• Work instructions
- A) Decide whether each statement below agrees with the passage on post-separation harassment: (i) the writer met with an attorney in secret while the ex-husband was at work; (ii) the writer's abusive marriage lasted a long time; (iii) the ways of addressing harassment before going to the police worked in the writer's case. Answer yes or no for each, quoting the deciding words of the passage.
- B) Reproduce the passage on post-separation harassment word for word, beginning at the words "For many victims" and stopping after "be so dangerous.".

• Source passage
--------------------------------------------------

For many victims of domestic violence and abuse, harassment and stalking can be a particular problem post-separation, as ex-partners try to maintain their control. This is why leaving can be so dangerous.
I had to be very careful when I divorced my ex-husband, and I met with my attorney in secret while my ex was at work. I knew he would not take me leaving him well.
Many women (including myself) describe their partners seeking them out after the relationship had ended, continuing to pester and intimidate them with threats, turning up at their workplace or cruising up and down their neighbourhood in a car, watching out for them. I left my husband after a brief abusive marriage but endured years of hell as he frequently harassed me. I sometimes felt like a prisoner of war and knew he was trying to break my spirit. I refused to let him take away my joy of life!
If you are being harassed, there are a few ways you could try to address the situation before going to the police, however, that being said, you should still be diligent with your documentation and record how he responds. None of these ways were effective in my case, but I felt like it was good for the police, the DA’s office, and our judges to see that I tried to be clear before I moved forward with legal intervention.

--------------------------------------------------

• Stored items
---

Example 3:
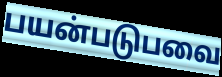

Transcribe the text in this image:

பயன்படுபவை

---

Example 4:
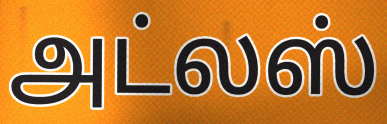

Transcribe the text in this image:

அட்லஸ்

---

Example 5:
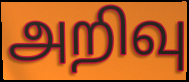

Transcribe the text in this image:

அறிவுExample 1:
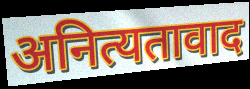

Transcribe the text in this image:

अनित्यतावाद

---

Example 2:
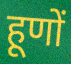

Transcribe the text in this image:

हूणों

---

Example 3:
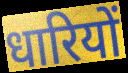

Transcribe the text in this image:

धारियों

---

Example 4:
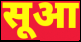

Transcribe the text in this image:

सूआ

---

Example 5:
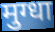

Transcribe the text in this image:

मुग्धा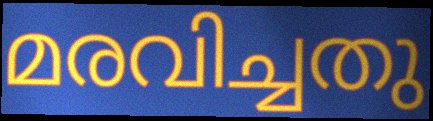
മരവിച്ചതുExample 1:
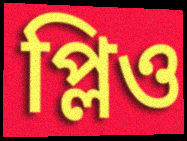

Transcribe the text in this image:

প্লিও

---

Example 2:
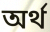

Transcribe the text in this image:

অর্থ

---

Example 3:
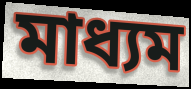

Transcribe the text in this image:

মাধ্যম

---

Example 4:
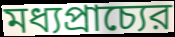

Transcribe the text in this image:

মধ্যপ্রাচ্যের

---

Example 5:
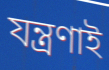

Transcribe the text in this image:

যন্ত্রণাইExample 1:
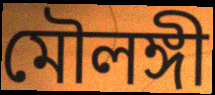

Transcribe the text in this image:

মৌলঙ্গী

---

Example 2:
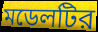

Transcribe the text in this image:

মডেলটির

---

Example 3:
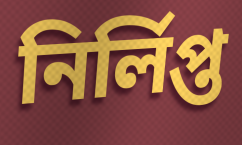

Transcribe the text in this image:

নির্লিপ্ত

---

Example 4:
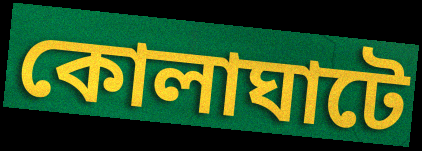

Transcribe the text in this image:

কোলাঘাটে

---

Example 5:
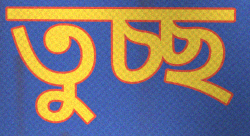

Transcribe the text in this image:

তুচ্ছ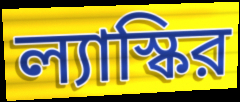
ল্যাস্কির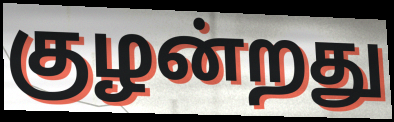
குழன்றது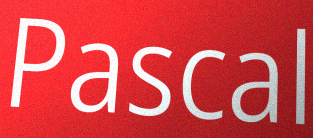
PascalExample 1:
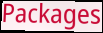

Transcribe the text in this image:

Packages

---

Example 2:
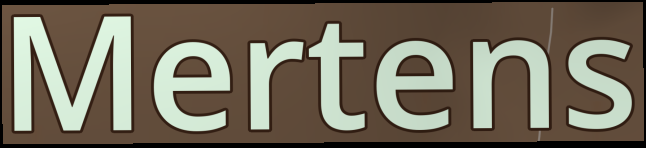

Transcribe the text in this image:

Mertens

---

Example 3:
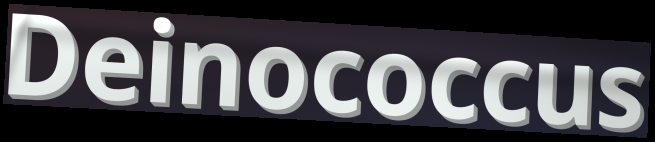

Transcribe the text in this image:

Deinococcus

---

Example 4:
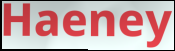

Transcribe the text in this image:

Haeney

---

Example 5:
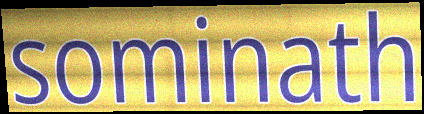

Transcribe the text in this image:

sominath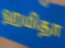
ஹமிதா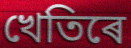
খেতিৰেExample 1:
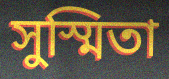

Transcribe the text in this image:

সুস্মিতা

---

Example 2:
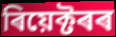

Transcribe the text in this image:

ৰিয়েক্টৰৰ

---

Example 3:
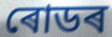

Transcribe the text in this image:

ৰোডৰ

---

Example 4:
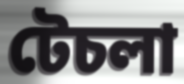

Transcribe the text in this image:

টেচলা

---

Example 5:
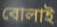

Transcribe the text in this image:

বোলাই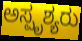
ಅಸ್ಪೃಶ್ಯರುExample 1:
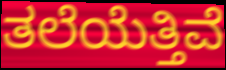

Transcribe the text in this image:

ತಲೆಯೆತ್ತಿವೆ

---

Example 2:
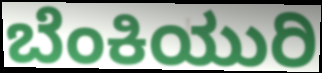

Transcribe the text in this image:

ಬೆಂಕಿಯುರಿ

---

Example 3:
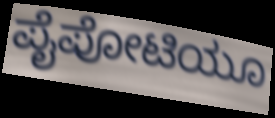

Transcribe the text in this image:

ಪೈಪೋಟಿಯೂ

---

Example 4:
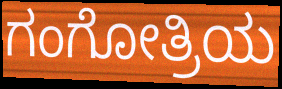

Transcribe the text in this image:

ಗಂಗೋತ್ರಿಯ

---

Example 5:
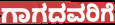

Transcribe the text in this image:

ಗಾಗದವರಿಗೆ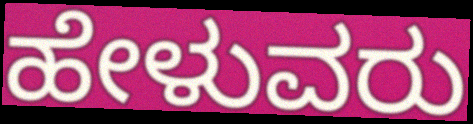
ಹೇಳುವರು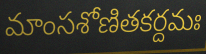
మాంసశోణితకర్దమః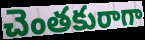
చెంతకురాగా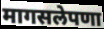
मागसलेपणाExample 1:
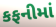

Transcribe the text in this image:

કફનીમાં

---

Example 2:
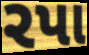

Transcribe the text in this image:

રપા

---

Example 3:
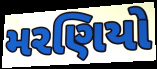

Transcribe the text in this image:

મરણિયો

--------------------------------------------------

• Answers for the tasks
- A)
(i) Yes: "I met with my attorney in secret while my ex was at work."
(ii) No: "I left my husband after a brief abusive marriage."
(iii) No: "None of these ways were effective in my case."

- B)
For many victims of domestic violence and abuse, harassment and stalking can be a particular problem post-separation, as ex-partners try to maintain their control. This is why leaving can be so dangerous.